Still referring to FIG. 12 a digital video stream and an audio digital stream having diverse formats such as Telecine, VHS, SVHS, Beta, or the like could be handled by the proposed procedure. The resulting streaming output 358 will be similar in all instances to the original input. The output 358 will have transmission bit rates as low as a few Kb/sec for an about 2.5 MHz video such as VHS, or about 120 Kb/sec for an about 5 MHz video such as SVHS.
Providing a T-VoD Service on Small Screen Systems (SSS)
For active display screens having a size of about 8 inches or less the overall area comprises a display array of 160×160 pixels. It was established by the applicants that the subsequent resolution of 25600 pixels is more than adequate for the enjoyment of a motion picture played in an SSS environment. It was further established that in an SSS the original analog or digital media content should be digitized in such a manner that an about 30 Mb per or hour (or less) bit stream is generated.

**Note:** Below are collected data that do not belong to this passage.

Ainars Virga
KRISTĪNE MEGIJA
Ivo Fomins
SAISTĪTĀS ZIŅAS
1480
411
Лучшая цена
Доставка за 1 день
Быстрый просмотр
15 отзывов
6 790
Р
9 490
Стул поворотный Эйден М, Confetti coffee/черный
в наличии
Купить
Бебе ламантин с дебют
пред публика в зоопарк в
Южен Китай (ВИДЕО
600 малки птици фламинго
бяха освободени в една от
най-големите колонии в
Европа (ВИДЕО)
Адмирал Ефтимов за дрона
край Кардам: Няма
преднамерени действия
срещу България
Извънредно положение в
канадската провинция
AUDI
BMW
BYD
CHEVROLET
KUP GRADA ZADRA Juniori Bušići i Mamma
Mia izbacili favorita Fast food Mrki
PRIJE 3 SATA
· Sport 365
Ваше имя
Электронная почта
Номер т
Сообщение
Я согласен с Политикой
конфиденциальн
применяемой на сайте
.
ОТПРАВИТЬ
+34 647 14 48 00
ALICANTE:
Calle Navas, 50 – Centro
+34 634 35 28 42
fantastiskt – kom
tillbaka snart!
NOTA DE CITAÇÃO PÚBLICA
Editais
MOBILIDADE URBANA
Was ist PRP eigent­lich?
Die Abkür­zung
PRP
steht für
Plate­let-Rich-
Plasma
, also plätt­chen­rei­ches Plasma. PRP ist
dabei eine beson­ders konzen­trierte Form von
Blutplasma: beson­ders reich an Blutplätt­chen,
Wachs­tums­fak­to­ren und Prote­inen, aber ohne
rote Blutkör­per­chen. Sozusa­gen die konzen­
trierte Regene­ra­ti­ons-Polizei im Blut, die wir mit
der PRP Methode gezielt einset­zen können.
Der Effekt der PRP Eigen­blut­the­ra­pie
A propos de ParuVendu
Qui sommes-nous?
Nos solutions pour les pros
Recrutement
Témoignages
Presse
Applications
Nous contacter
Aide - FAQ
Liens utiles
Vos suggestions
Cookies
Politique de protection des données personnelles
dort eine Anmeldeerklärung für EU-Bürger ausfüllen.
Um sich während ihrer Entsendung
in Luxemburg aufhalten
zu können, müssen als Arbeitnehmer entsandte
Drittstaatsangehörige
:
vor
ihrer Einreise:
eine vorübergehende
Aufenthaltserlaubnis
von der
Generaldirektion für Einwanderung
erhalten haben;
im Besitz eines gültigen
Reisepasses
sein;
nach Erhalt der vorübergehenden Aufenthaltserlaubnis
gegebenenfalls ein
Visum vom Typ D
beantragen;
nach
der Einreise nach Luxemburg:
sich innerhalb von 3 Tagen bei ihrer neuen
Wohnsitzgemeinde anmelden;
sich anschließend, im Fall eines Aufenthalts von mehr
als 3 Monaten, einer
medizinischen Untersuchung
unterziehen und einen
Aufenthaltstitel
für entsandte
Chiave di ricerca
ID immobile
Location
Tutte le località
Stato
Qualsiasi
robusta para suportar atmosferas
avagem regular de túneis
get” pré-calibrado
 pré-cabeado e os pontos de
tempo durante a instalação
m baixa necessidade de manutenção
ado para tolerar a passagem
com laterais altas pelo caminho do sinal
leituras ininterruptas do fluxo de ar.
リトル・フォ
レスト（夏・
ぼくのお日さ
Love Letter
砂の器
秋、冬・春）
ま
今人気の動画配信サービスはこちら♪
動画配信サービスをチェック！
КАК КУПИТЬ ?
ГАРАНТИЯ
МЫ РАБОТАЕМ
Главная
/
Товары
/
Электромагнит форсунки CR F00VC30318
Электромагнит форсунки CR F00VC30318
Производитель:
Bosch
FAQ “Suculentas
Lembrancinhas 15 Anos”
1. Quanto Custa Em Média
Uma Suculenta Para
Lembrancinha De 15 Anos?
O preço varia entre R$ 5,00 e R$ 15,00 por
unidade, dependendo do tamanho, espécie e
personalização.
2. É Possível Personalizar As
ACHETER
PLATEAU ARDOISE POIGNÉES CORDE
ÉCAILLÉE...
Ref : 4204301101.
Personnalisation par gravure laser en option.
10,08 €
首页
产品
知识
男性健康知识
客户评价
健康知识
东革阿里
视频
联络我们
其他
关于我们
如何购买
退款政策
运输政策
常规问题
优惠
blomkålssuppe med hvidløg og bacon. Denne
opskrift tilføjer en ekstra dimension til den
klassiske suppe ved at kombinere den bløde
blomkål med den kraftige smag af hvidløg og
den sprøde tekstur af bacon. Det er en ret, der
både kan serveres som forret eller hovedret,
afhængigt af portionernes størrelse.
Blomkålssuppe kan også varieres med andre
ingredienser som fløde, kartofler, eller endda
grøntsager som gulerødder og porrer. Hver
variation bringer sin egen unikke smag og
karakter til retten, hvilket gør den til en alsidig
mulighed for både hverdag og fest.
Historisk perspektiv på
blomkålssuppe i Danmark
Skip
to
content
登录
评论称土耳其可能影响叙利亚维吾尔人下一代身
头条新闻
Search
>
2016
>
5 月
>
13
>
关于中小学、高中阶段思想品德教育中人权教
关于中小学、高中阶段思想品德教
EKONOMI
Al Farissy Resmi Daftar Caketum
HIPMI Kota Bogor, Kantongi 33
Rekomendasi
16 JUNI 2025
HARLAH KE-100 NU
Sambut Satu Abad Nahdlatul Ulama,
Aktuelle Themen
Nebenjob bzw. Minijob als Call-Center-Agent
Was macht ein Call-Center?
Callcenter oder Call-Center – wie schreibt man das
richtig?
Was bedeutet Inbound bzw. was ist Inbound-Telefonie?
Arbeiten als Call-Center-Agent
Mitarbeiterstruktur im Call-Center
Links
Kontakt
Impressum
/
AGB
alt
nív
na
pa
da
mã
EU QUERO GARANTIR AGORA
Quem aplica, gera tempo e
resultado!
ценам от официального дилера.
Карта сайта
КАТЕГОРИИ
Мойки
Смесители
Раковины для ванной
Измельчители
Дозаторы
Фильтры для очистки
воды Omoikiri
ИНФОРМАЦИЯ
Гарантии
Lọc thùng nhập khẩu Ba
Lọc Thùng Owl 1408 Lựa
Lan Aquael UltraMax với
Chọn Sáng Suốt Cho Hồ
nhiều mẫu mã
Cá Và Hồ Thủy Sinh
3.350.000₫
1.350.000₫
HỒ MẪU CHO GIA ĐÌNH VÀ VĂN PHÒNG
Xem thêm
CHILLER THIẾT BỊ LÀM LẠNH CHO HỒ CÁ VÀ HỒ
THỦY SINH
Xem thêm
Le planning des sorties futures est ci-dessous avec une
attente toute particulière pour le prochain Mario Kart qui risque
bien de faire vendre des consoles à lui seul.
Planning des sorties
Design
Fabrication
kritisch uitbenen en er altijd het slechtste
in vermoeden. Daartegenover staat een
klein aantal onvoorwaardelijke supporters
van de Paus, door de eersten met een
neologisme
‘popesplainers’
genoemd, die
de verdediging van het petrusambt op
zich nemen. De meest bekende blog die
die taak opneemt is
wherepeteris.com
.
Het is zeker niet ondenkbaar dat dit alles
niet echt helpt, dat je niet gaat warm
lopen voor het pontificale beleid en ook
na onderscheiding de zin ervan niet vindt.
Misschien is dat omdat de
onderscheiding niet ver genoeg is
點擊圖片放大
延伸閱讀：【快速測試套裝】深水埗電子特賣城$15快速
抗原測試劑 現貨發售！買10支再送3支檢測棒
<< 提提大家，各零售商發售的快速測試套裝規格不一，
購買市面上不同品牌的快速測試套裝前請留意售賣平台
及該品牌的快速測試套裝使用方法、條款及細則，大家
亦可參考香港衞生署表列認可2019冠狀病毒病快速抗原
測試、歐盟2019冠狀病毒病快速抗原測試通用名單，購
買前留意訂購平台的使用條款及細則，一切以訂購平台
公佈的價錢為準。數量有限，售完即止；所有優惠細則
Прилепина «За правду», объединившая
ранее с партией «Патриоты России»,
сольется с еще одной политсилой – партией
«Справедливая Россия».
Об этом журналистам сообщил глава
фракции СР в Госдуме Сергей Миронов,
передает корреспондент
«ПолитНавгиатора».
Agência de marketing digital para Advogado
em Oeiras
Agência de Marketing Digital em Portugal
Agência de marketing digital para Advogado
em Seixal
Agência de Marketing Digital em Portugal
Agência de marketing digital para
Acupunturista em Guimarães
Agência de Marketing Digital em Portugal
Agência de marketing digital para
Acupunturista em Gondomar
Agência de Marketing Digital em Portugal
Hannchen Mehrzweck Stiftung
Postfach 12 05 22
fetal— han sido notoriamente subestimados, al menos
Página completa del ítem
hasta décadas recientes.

Thus, in an SSS environment the streaming real time bit rate should not exceed 56 Kb/sec, which is the bit rate of a typical modem device. The standard video players incorporated into the operating system packages such as the Windows CE, Palm PC, and the like, which are supplied as supporting software for the existing PDA devices on the market were found by the applicants substantially suitable for receiving and processing the media format in transmitted by the proposed T-VoD system and method. Thus, subsequent to the reduction of the original media to the proposed format via the combination of the DivX codec, and of the Internet IP, the SSS environment is enabled to utilize the T-VoD input with optimal results.
Referring now FIG. 13 that shows the software/hardware components operative in the reduction of the original media format to the proposed substantially compressed video format suitable to an SSS environment. The proposed system and method is capable of receiving various analog formats such as VHS, SVHS, Beta, and the like or digital media having an 8-bit (or higher) format. The analog media formats 410 are converted and digitized in an 8-bit or 16-bit format by an A/D 414. The resulting digital output then fed to a D/A converter 416. The acceptable digital media formats 412 are fed directly to a D/A converter 416. The resulting analog output from the D/A converter 416 is then fed to a video filter 418, which reduces the frequency domains by a factor of about 10. The filtered video stream then fed to an 8-bit A/D converter 419 that drives a DivX codec 420. The output format is the proposed T-VoD bit stream for the SSS environment. The bit stream can be utilized as input media for replication 424, for real time display 422, for storage 425, for real time feed via the XBCS-CATV network 426, or for real time transmission off air via a satellite interface 428. When the SSS environment is a Palm device or an e-book display device then an about 30MB flash memory installable in the SSS device could be fully loaded within a few seconds with a media stream that could provide a playing time of about 60 minutes.
Providing a T-VoD Service on Very Small Screen Systems (VSSS) or Cellular Phones
The very small display screens typically installed in cellular phone devices are having typically a size of about 1 to 3 inches. The screens usually provide a monochrome (B/W) view only and typically comprise a display array of about 100×75 pixels providing a resolution of about 7500 pixels. As the above-mentioned resolution is below the resolution of the human eye the proposed system and method should provide real time streaming bit rate of less than about 14 Kb/sec. Consequently in order to achieve a playing time of about 60 minutes less than about 8 MB storage is needed. These transmission, storage and playing time parameters are substantially sufficient for color displays as well.
Persons skilled in the art will appreciate that the present invention is not limited to what has been particularly shown and described hereinabove. Rather the scope of the present invention is defined only by the claims, which follow.